*ASSIGNMENT*:
Go line by line through the entries below and count those containing the string "over"; give only the count.

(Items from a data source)
========================================================================
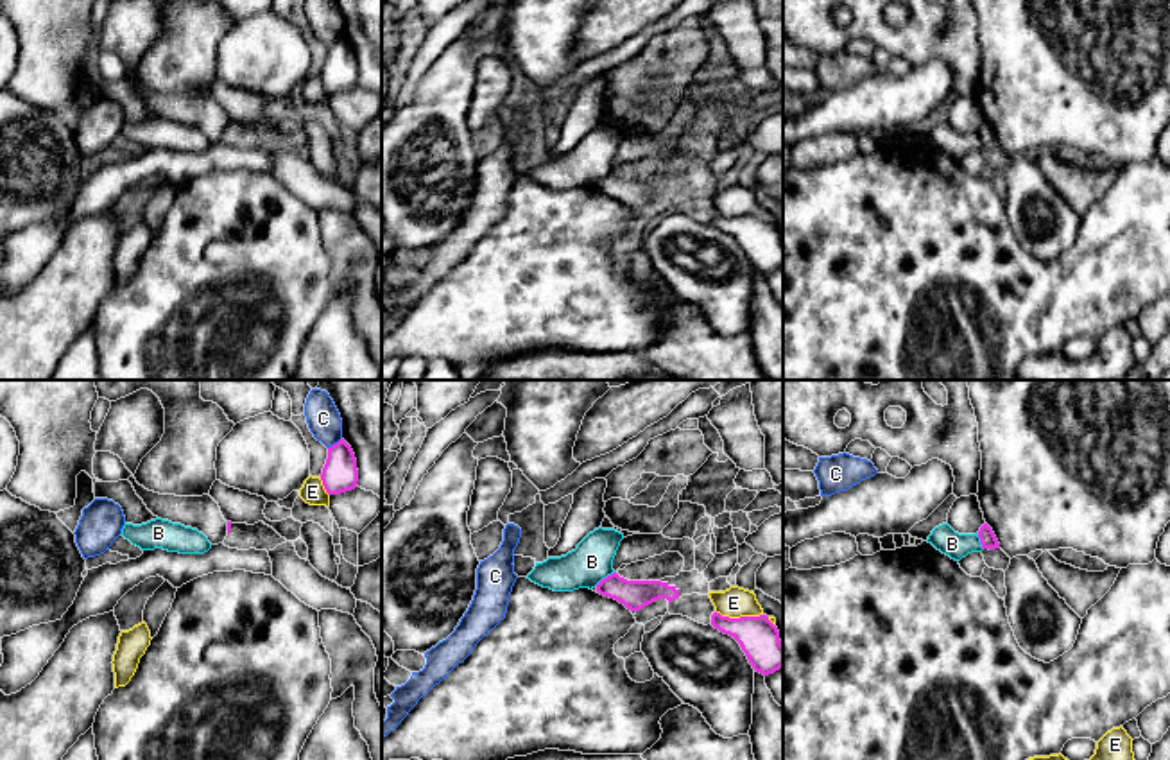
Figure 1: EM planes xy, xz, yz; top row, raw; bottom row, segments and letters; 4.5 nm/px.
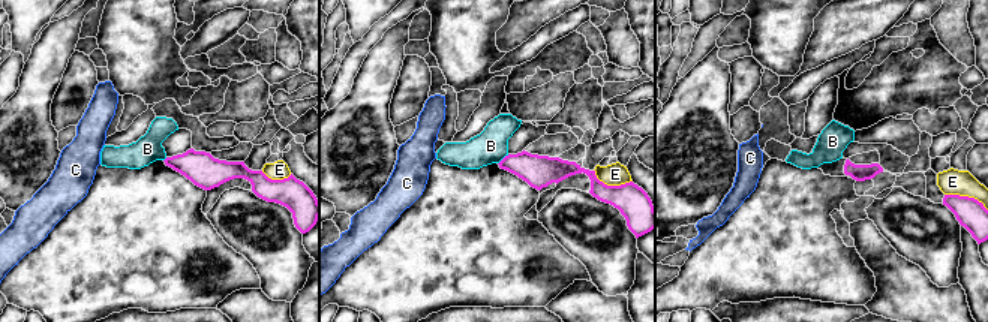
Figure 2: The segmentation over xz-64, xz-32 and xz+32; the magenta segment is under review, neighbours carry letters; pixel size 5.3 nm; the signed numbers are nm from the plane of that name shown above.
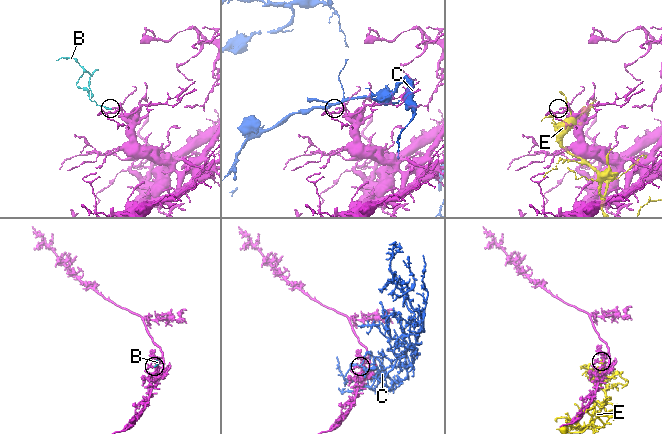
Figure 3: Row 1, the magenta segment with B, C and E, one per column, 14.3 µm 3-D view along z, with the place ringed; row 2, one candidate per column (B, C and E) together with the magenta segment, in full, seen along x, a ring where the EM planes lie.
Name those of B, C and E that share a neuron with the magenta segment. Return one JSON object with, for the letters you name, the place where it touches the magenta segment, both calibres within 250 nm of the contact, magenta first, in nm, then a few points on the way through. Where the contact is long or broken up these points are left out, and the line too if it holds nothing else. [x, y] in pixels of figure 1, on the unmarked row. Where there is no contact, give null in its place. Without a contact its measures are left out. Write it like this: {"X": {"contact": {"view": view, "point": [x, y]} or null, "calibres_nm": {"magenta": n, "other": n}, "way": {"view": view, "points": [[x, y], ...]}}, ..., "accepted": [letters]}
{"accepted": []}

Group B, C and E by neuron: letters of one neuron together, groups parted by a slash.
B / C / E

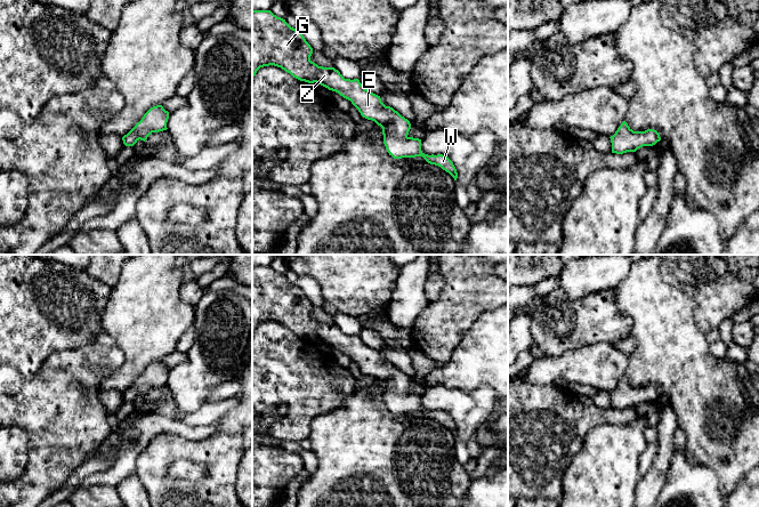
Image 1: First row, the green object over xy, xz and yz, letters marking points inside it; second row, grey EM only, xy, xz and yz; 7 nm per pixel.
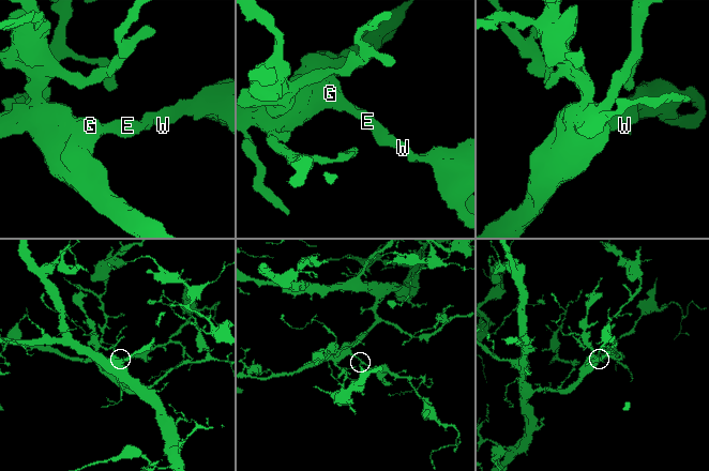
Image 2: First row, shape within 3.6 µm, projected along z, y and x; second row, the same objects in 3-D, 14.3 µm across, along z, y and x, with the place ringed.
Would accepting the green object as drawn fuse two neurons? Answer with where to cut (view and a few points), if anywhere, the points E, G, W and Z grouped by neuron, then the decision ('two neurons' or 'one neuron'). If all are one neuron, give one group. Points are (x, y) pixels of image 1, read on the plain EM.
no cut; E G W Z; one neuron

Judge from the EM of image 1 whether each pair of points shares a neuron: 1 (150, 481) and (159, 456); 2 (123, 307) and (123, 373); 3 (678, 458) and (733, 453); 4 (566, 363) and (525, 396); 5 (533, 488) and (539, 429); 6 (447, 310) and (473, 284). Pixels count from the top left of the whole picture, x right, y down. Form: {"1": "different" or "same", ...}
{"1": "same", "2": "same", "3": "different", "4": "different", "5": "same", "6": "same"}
========================================================================
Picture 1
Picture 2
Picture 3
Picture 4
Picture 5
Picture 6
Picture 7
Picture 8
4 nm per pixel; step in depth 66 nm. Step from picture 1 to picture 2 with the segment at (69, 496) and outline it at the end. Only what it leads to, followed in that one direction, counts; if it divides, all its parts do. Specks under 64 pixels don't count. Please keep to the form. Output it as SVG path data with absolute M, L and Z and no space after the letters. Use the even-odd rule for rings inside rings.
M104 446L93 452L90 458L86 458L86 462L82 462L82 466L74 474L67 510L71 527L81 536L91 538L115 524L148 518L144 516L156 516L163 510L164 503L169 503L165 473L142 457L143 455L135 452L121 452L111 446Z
========================================================================
*ANSWER SECTION*:
2